DEV Community

dev.to staff
dev.to staff

Posted on

Daily Challenge #232 - Regex Pattern

Implement a function that should return a valid regular expression. This is a pattern which is normally used to match parts of a string. In this case, it'll be used to check if all the characters given in the input appear in a string.

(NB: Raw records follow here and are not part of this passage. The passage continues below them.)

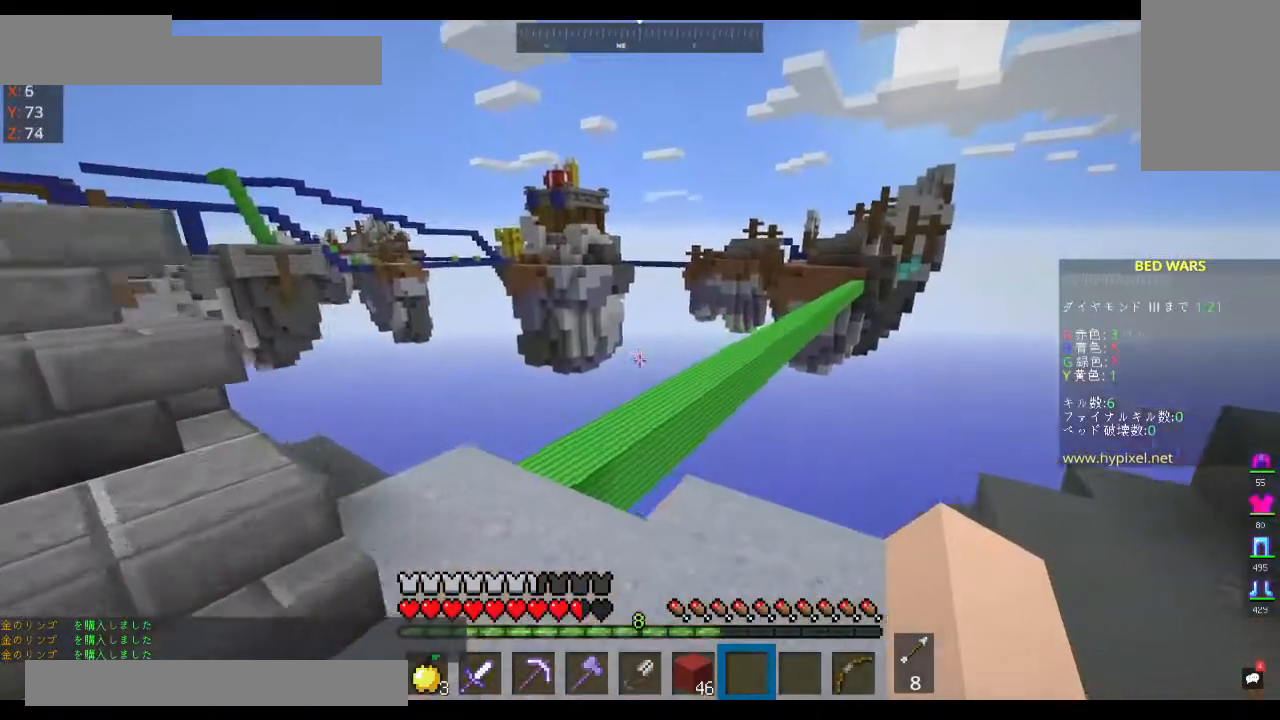
{"keys": ["space", "w"], "mouse": [], "events": [[300, "space", "down"]]}
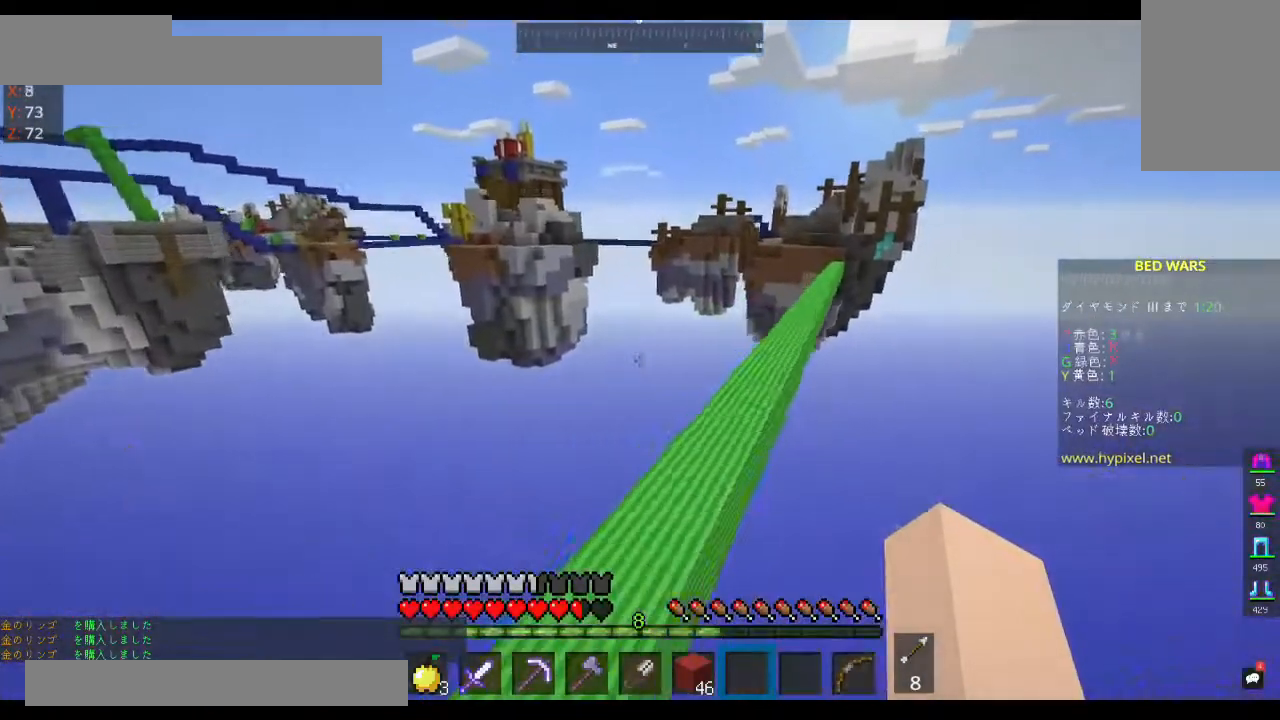
{"keys": ["space", "w"], "mouse": [], "events": []}
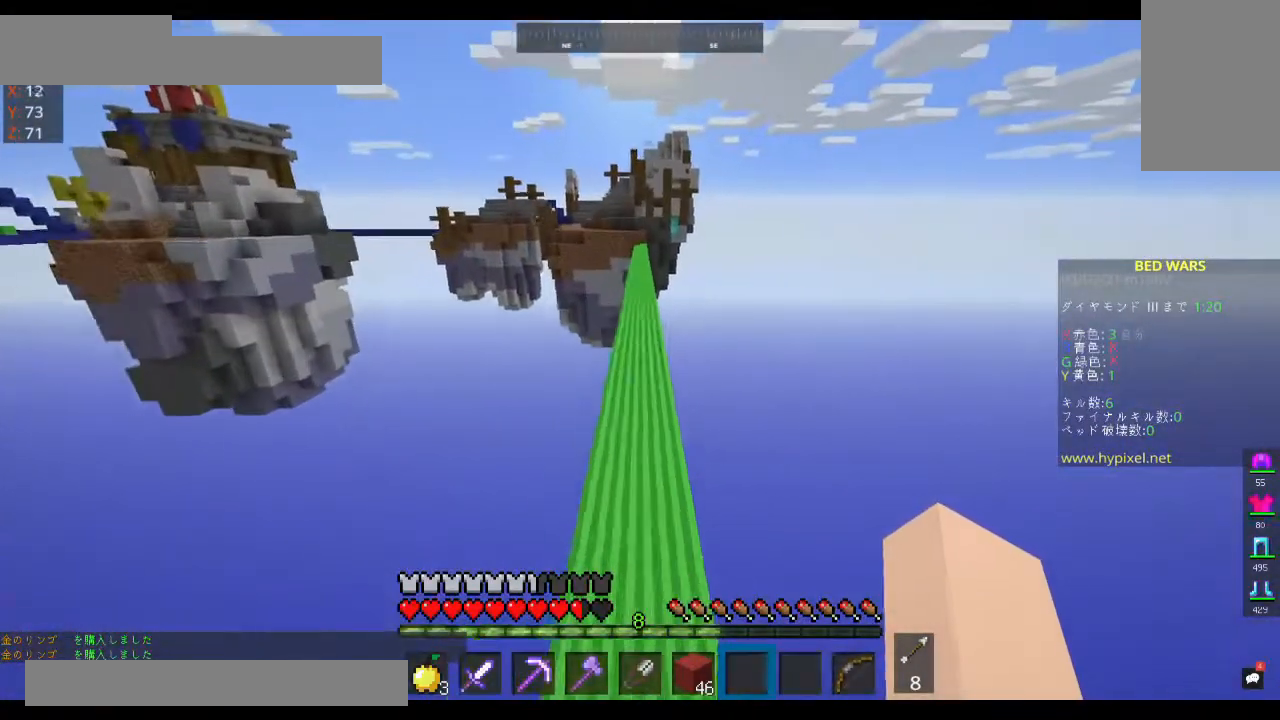
{"keys": ["space", "w"], "mouse": [], "events": [[33, "d", "down"], [233, "d", "up"]]}
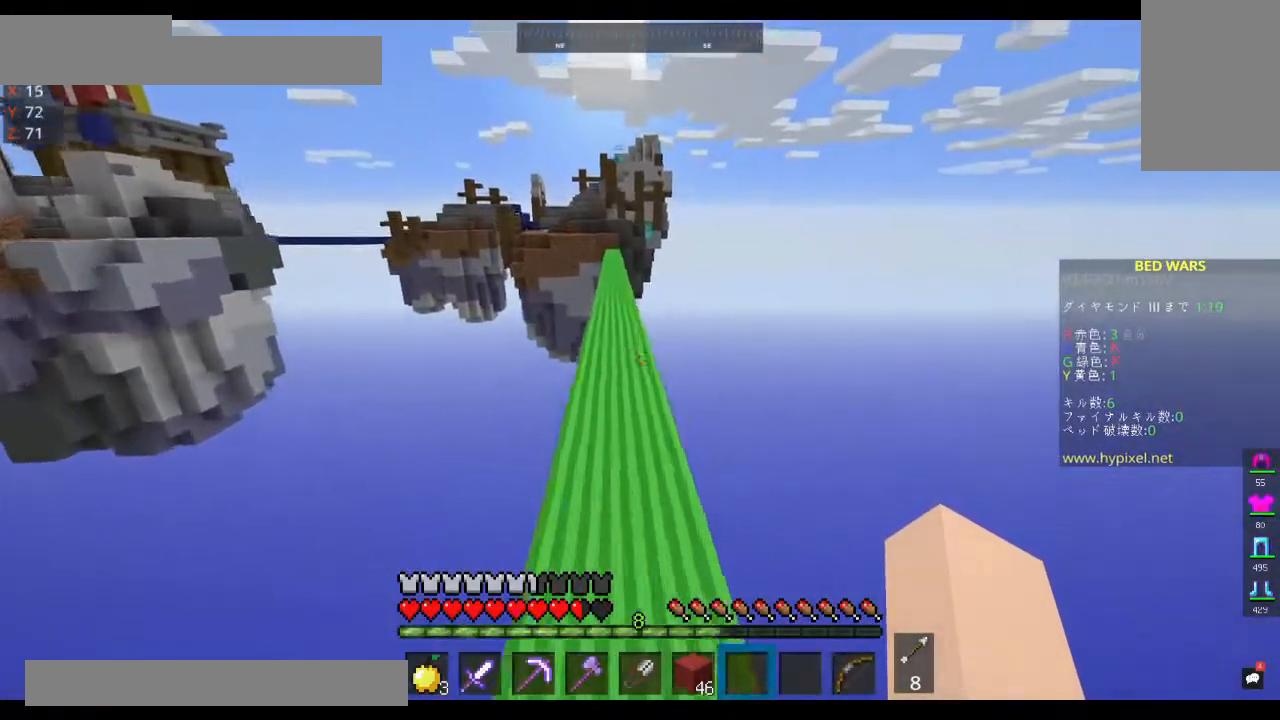
{"keys": ["space", "w"], "mouse": [], "events": []}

Your input will be a string of upper and lower case alphabetical characters. You should output a regex pattern as a string.

Example

abc = 'abc'
pattern = regex_contains_all(abc)
st = 'zzzaaacccbbbzzz'
bool(re.match(pattern, st), f"Testing if {st} contains all characters in {abc} with your pattern {pattern}")

will return True

Tests

abc = 'abc'
pattern = regex_contains_all(abc)
bool(re.match(pattern, 'bca'))
bool(re.match(pattern, 'baczzz'))
bool(re.match(pattern, 'ac'))
bool(re.match(pattern, 'cb'))

Good luck!


This challenge comes from albertogcmr on CodeWars. Thank you to CodeWars, who has licensed redistribution of this challenge under the 2-Clause BSD License!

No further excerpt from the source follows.